We’ve recently added the bindings that are necessary to allow Lua finer-grain control of the camera. The next step is to do as you suggest and create a set of plugins for creating cutscenes and camera fly-throughs and set them up to be played with minimal scripting.

Tux, the Linux MascotROBLOX on Linux

Oliver: ROBLOX running on Linux. I want to see ROBLOX running on Linux. Recently I accidentally crashed Windows 7 on my laptop, and had to install Windows 8 CP because I want to be able to play ROBLOX. I would also like to see dual-monitor support because I have two 23-inch monitors, and it would be nice to use both of them instead of having some worthless gray space to use.

We’re probably 97% of the way to a Linux port, now that we’ve all the work necessary to port ROBLOX to OSX – which, as you probably know, is based on the UNIX kernel. I think the problem that we would likely run into on Linux is poor video driver support. I’ve heard horror stories from other developers. However, as Linux becomes more popular, I expect this hurdle to disappear.

Parts with new properties

Spikespeed125: If you had a Gamecube you may have come across a game called Luigi’s Mansion. That game uses texture-based mirrors which reflect whatever is in front of the mirror at relatively low quality. You could use that sort of design that reaches at a radius of about 5 – 10 studs in ROBLOX. You could also allow people to set mirror distance in ROBLOX Studio.
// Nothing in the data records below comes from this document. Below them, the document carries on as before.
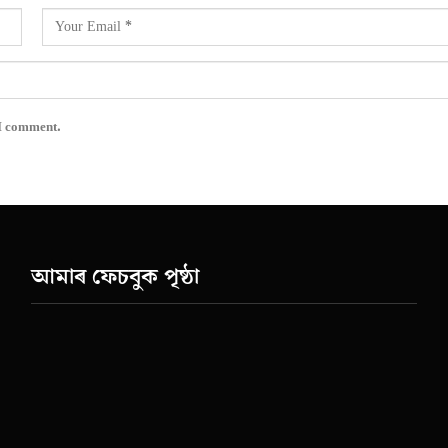
 I comment.
আমাৰ ফেচবুক পৃষ্ঠা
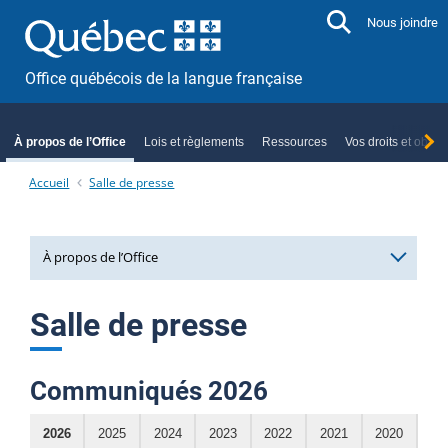
Aller directement au contenu
Nous joindre
Office québécois de la langue française
À propos de l’Office
Lois et règlements
Ressources
Vos droits et oblig
Accueil
Salle de presse
À propos de l’Office
Mission et rôle
Salle de presse
Planification stratégique
Communiqués
2026
Organigramme
Membres de l’Office
2026
2025
2024
2023
2022
2021
2020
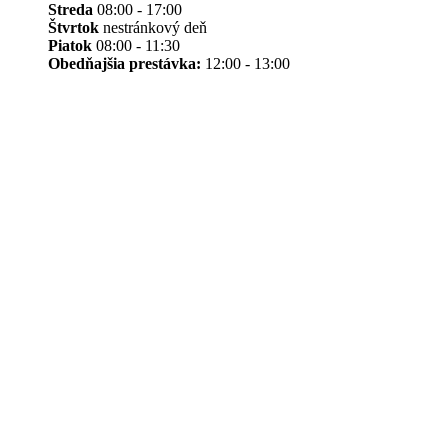
Streda
08:00 - 17:00
Štvrtok
nestránkový deň
Piatok
08:00 - 11:30
Obedňajšia prestávka:
12:00 - 13:00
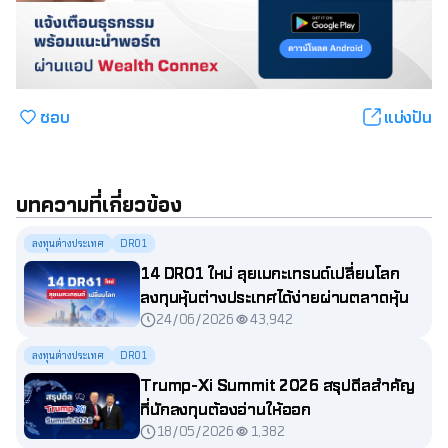
ชอบ
แบ่งปัน
บทความที่เกี่ยวข้อง
ลงทุนต่างประเทศ
DR01
14 DR01 ใหม่ ลุยเมกะเทรนด์เปลี่ยนโลก
ลงทุนหุ้นต่างประเทศได้ง่ายผ่านตลาดหุ้น
24/06/2026
43,942
ไทย
ลงทุนต่างประเทศ
DR01
Trump-Xi Summit 2026 สรุปดีลสำคัญ
ที่นักลงทุนต้องอ่านให้ออก
18/05/2026
1,382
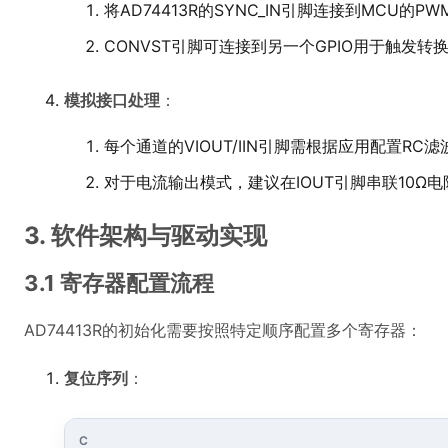
将AD74413R的SYNC_IN引脚连接到MCU的PWM
CONVST引脚可连接到另一个GPIO用于触发转
模拟接口处理
：
每个通道的VIOUT/IIN引脚需根据应用配置RC滤
对于电流输出模式，建议在IOUT引脚串联10Ω电
3. 软件架构与驱动实现
3.1 寄存器配置流程
AD74413R的初始化需要按照特定顺序配置多个寄存器：
复位序列
：
C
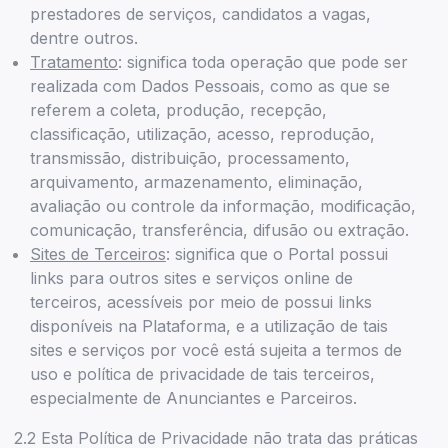
prestadores de serviços, candidatos a vagas,
dentre outros.
Tratamento
: significa toda operação que pode ser
realizada com Dados Pessoais, como as que se
referem a coleta, produção, recepção,
classificação, utilização, acesso, reprodução,
transmissão, distribuição, processamento,
arquivamento, armazenamento, eliminação,
avaliação ou controle da informação, modificação,
comunicação, transferência, difusão ou extração.
Sites de Terceiros
: significa que o Portal possui
links para outros sites e serviços online de
terceiros, acessíveis por meio de possui links
disponíveis na Plataforma, e a utilização de tais
sites e serviços por você está sujeita a termos de
uso e política de privacidade de tais terceiros,
especialmente de Anunciantes e Parceiros.
2.2 Esta Política de Privacidade não trata das práticas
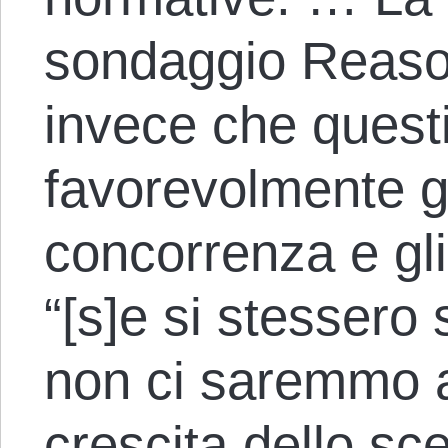
sondaggio Reaso
invece che quest
favorevolmente gli 
concorrenza e gli
“[s]e si stessero
non ci saremmo a
crescita dello sc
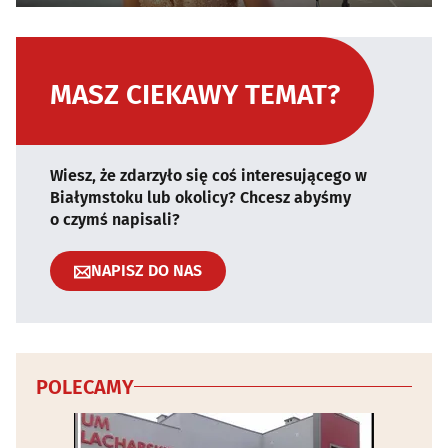
MASZ CIEKAWY TEMAT?
Wiesz, że zdarzyło się coś interesującego w
Białymstoku lub okolicy? Chcesz abyśmy
o czymś napisali?
NAPISZ DO NAS
POLECAMY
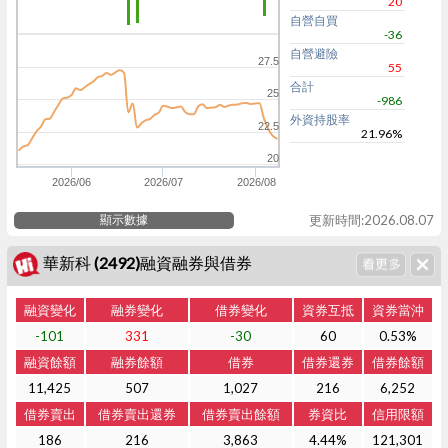
20
自營自買
-36
自營避險
27.5
55
合計
25
-986
外資持股率
22.5
21.96%
20
2026/06
2026/07
2026/08
顯示數據
更新時間:2026.08.07
華新科 (2492)融資融券與借券
融資變化
融券變化
借券變化
資券互抵
資券當沖
-101
331
-30
60
0.53%
融資餘額
融券餘額
借券
借券還券
借券餘額
11,425
507
1,027
216
6,252
借券賣出
借券賣出還券
借券賣出餘額
券資比
信用限額
186
216
3,863
4.44%
121,301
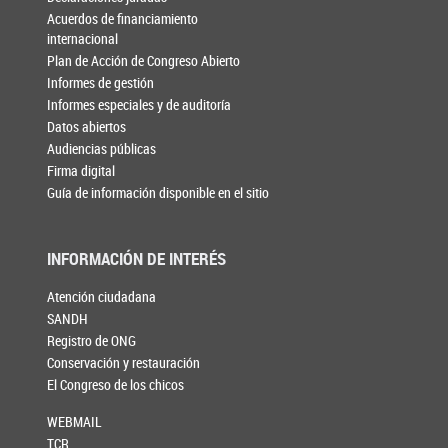
Acuerdos de financiamiento
internacional
Plan de Acción de Congreso Abierto
Informes de gestión
Informes especiales y de auditoría
Datos abiertos
Audiencias públicas
Firma digital
Guía de información disponible en el sitio
INFORMACIÓN DE INTERÉS
Atención ciudadana
SANDH
Registro de ONG
Conservación y restauración
El Congreso de los chicos
WEBMAIL
TCR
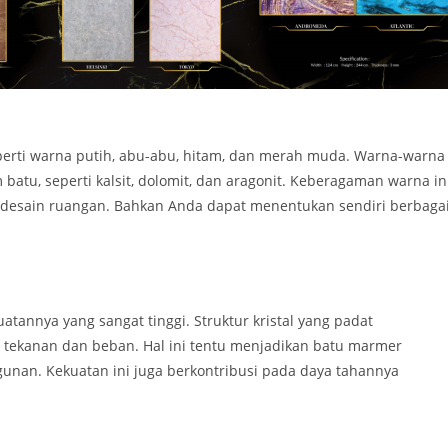
perti warna putih, abu-abu, hitam, dan merah muda. Warna-warna
batu, seperti kalsit, dolomit, dan aragonit. Keberagaman warna in
 desain ruangan. Bahkan Anda dapat menentukan sendiri berbaga
atannya yang sangat tinggi. Struktur kristal yang padat
ekanan dan beban. Hal ini tentu menjadikan batu marmer
ngunan. Kekuatan ini juga berkontribusi pada daya tahannya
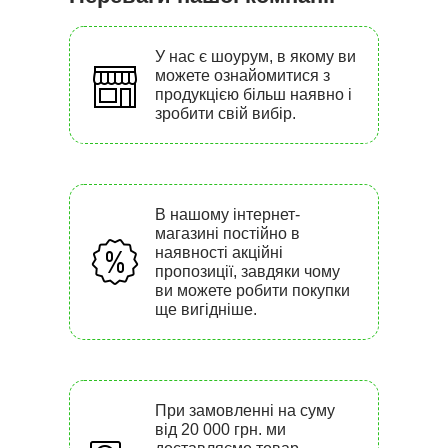
У нас є шоурум, в якому ви
можете ознайомитися з
продукцією більш наявно і
зробити свій вибір.
В нашому інтернет-
магазині постійно в
наявності акційні
пропозиції, завдяки чому
ви можете робити покупки
ще вигідніше.
При замовленні на суму
від 20 000 грн. ми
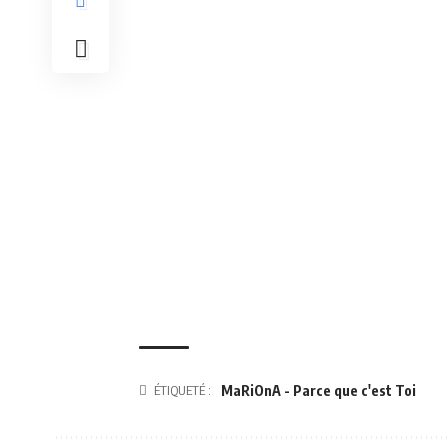
ÉTIQUETÉ :
MaRiOnA - Parce que c'est Toi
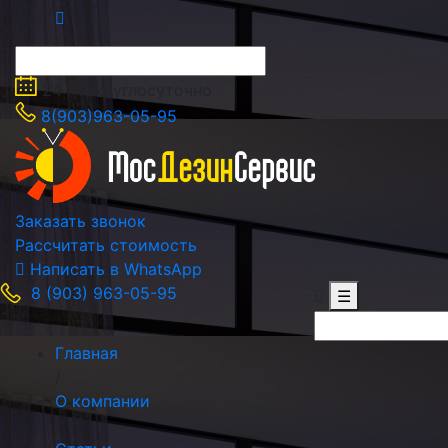
24 / 7, круглосуточно
8(903)963-05-95
Заказать звонок
Рассчитать стоимость
Написать в WhatsApp
8 (903) 963-05-95
☰
Главная
/
О компании
/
Unlike Luigi’s Mansion, ROBLOX developers are not in control of the levels that users create. So, if we supported mirrors, someone would inevitably build an Infinite Hall of Mirrors and expect it to work.

That being said, I’m sure that there is something technically feasible that we could do for less demanding situations – it’s just a matter of prioritizing which graphics features we need first.

HKS23: Bendable Bricks. It would probably only work with plastic and diamond plates.  Every other material would just shatter (except grass).

We’d love to add deformable parts to our physics engine.

Keyboard M KeyKeyboard shortcuts in game

Anonymous John Doe: Add key functions that do not have to be used on tools (for example, pressing “M” to see a GUI map, but you do not have to select a tool to do that. The key functions would revolutionize the ROBLOX gaming experience. It could possibly replace the functions for key pressing in tools, and we might be able to have a service that can insert those types of scripts in there. For example, you could script a crouch movement by pressing “C”, and that script would be in the Service. It could also be in ScreenGuis for making other Guis visible by a press of a key.

Yes. One of the things my team asks for most often is a global keyboard and mouse object that you can hook into. It will happen.

Multiplayer ROBLOX Studio

undeadCobra139: A multiplayer Studio. My friends are always asking me for help on how to operate Studio and/or build certain things. I, and my friends, would really love a multiplayer studio; with such a thing, friends could be like a game-making company, creating more complex games, with each friend specializing in a certain thing.

We would like to add the ability for a place creator to upload a game and attach to it a multiplayer version of Studio in order to debug problems that you only see in a multiplayer context.

I think a multiplayer version of Studio for the purposes of collaborating on building is interesting, but I don’t think it would scale well to too many players. I imagine it would be confusing to know who is editing what, and it might be hard to code in an environment where anyone can launch all scripts by starting time at any moment.